The state psychiatric hospitals, like other systems for vulnerable Texans, are chronically starved for cash, advocates of more state funding say, and services at the local level can’t keep up.

Officials with the Department of State Health Services, the agency that runs the psychiatric hospitals, say abuse and neglect are “absolutely not” pervasive – and verified cases are actually dropping.

In the past two years, they confirmed 15 “Class I” cases –the most serious abuse.

On average, investigators substantiate 5 percent of the more than 2,000 allegations they examine annually.

And nearly 90 percent of patient deaths since 2005 were attributed to natural causes, agency spokesman Doug McBride said. Five were suicides, and none were the result of abuse.

State officials acknowledge that the psychiatric hospitals are stressful environments. There are times, McBride said, when employees “do not handle a situation appropriately.” But they say the rules for reporting abuse and neglect are stringent and confirmed cases of physical and sexual abuse are reported to police.

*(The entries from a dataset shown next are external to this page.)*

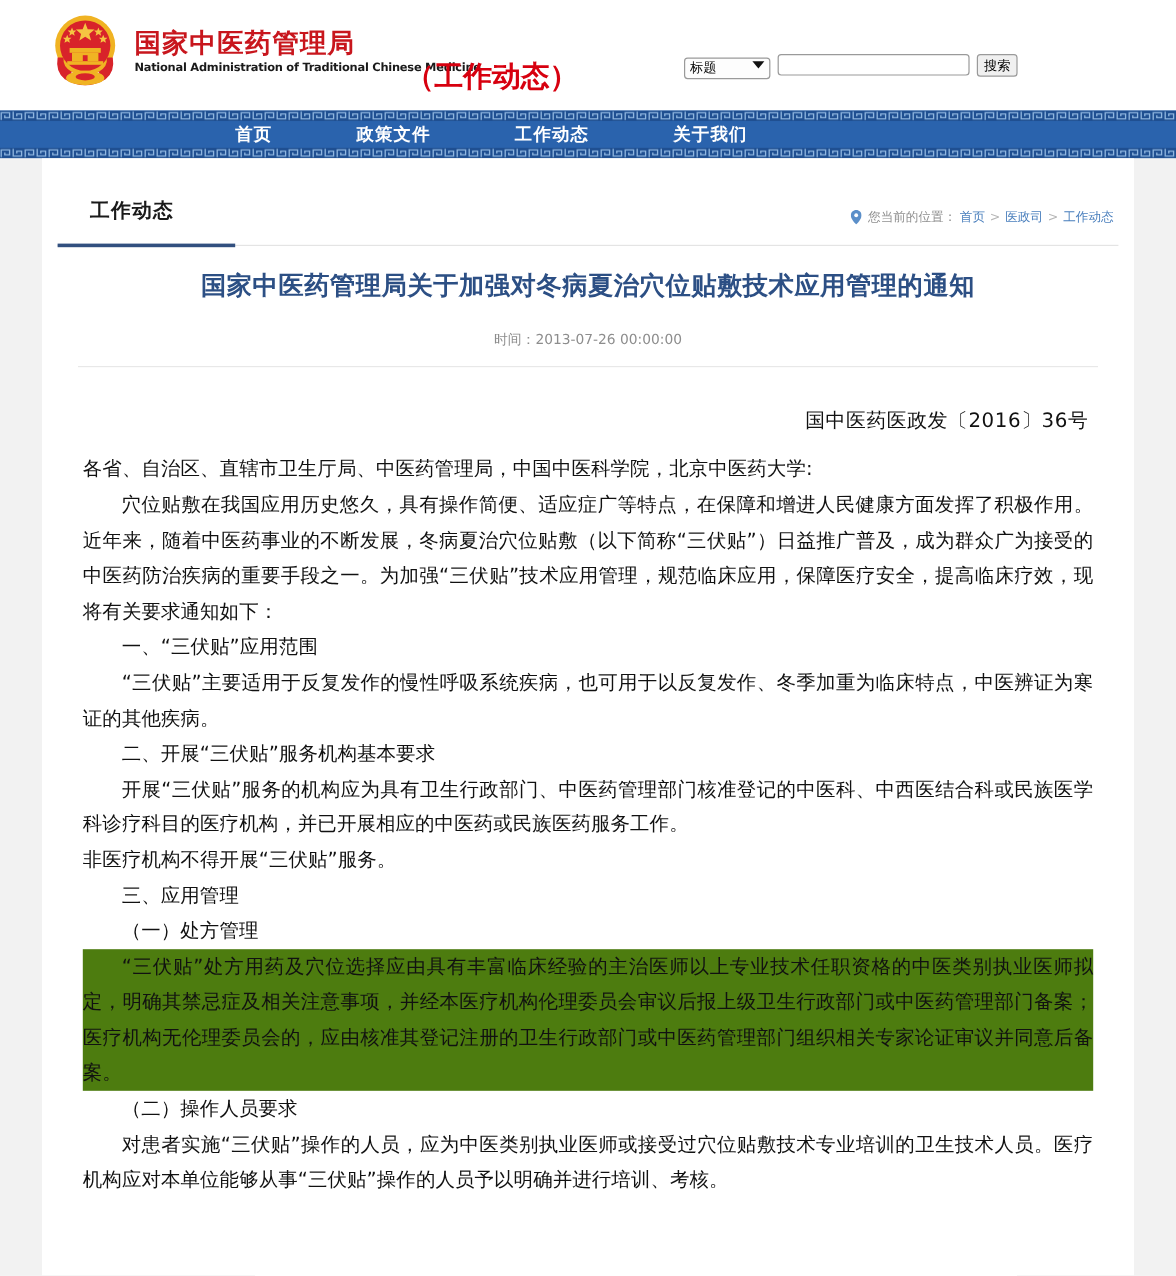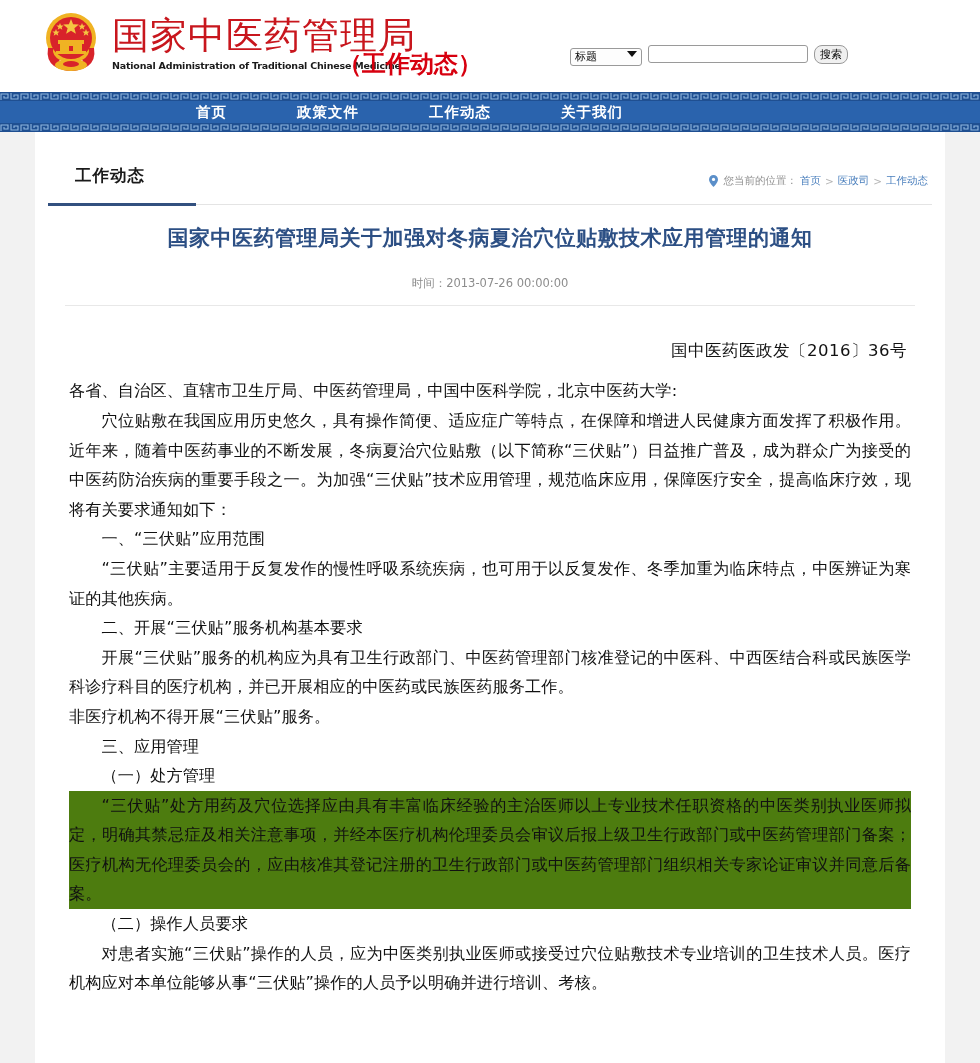--- a/index.html
+++ b/index.html
@@ -25,7 +25,7 @@
   .logo-text { margin-left: 8px; }
   .logo-cn {
     font-family: "DejaVu Sans", "Liberation Sans", sans-serif;
-    font-size: 37px; font-weight: normal; color: #c8161d;
+    font-size: 22px; font-weight: bold; color: #c8161d;
     letter-spacing: 1px; line-height: 1.15;
     white-space: nowrap;
   }

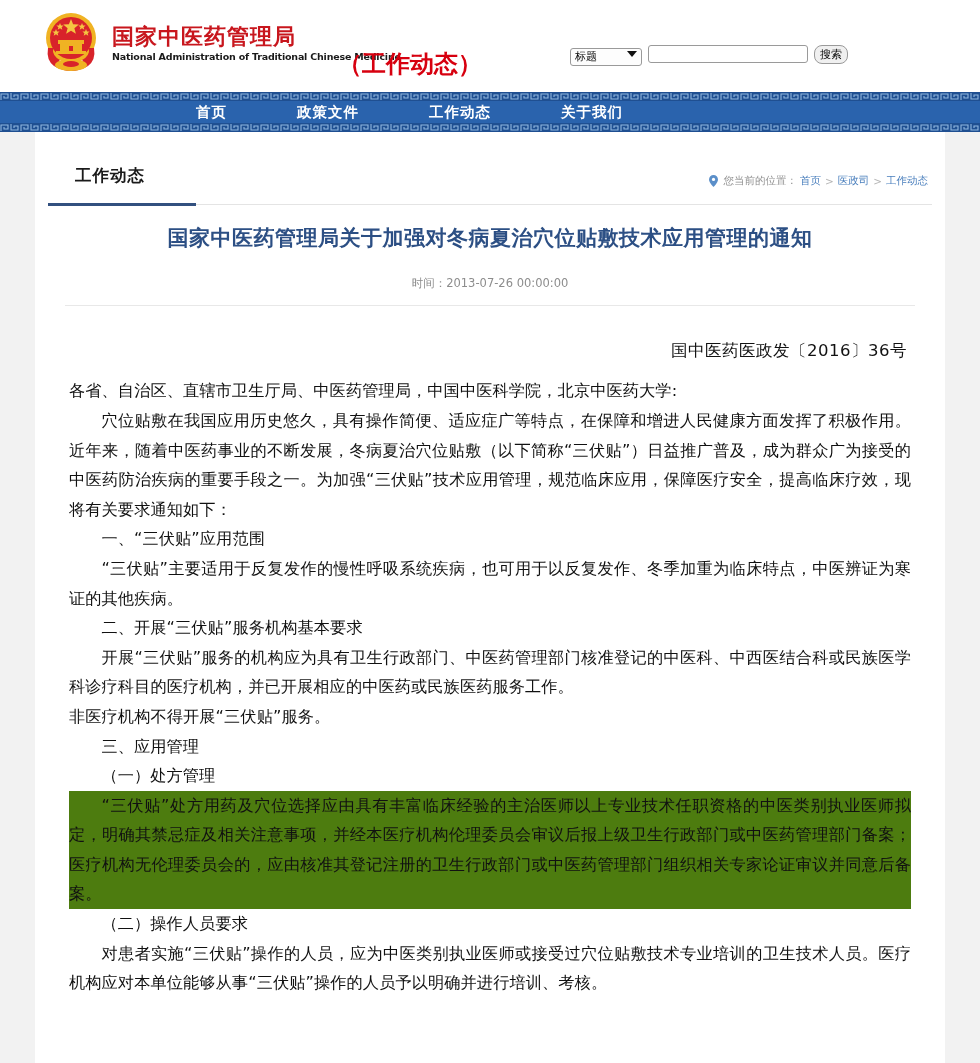--- a/index.html
+++ b/index.html
@@ -71,7 +71,7 @@
   .search-btn {
     height: 19px; min-width: 34px;
     font-size: 11px; color: #000;
-    border: 1px solid #9a9a9a; border-radius: 8px;
+    border: 1px solid #9a9a9a; border-radius: 3px;
     background: #f0f0f0;
     padding: 0 5px; cursor: pointer;
     font-family: "DejaVu Sans", "Liberation Sans", sans-serif;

But some advocates fear the mentally ill patients may face greater risks.

Patients of the psychiatric hospitals are largely indigent, transient and not connected to their families, so they have few allies as they bounce through the mental health system.

“It’s a population that’s easy to abuse because they’re not on the radar in any way,” said Richard Hansen, a Texas mental health advocate who was chemically restrained, shackled and beaten to the point of broken ribs years ago while suffering from bipolar disorder in a New York mental hospital.

Hansen said many employees are conscientious, but conditions vary from hospital to hospital and ward to ward. Some are simply warehouses, where patients are often overmedicated and ignored. In others, patients frequently turn up with unexplained injuries, he said.

Aaryce Hayes, a mental health policy specialist with Advocacy Inc., said the Department of State Health Services is working to improve the state hospital system.

Texas ranks 48th in the country in per capita funding for people with mental illness.